Aimez-vous cet auteur? Un titre en particulier à me conseiller?

Sommeil, Haruki Murakami. Illustrations par Kat Menschik. Traduit du japonais par Corinne Atlan. Paris, Editions 10/18, 2011 (nouveau tirage 2015). 94 p.

INDICATIONS

A lire si: Vous aimez les livres qui portent une réflexion sur la lecture et la littérature. Vous êtes sensibles aux graphismes léchés et élégants. 
A fuir si:
Vous avez du mal à supporter l’ambigüité.
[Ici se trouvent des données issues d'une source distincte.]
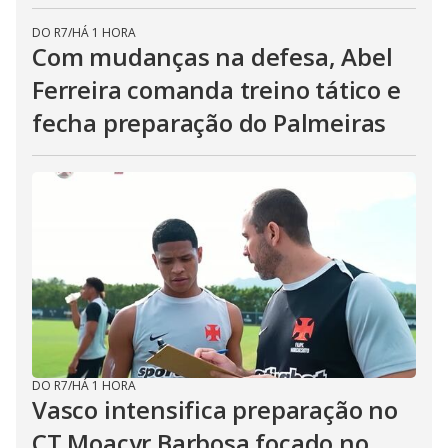
DO R7
/
HÁ 1 HORA
Com mudanças na defesa, Abel
Ferreira comanda treino tático e
fecha preparação do Palmeiras
DO R7
/
HÁ 1 HORA
Vasco intensifica preparação no
CT Moacyr Barbosa focado no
Vous voulez que l’on vous donne des réponses claires.

 SI CE LIVRE VOUS INTÉRESSE…

Deux autres nouvelles de Murakami illustrées par Kat Menschik ont été publiées aux Editions 10/18: L’étrange bibliothèque et Les attaques de la boulangerie.

4 thoughts on “« Sommeil » de Haruki Murakami et Kat Menschik, un régal pour l’esprit et les yeux”

  1. Après avoir été moyennement convaincue par Des hommes sans femmes, je m’étais quand même mis de côté Kafka sur le rivage sans grande conviction toutefois :/
    Pourquoi pas ce texte, les illustrations doivent apporter un petit plus.

    1. Ah oui j’ai lu ton article sur Des hommes sans femmes, ça m’a moyennement motivée! Et Kafka, ce n’était pas une bonne expérience pour moi. A réessayer un jour peut-être. En attendant j’ai lu plusieurs critiques sur IQ 84 qui m’ont fait envie donc je pense essayer de le lire un de ces jours!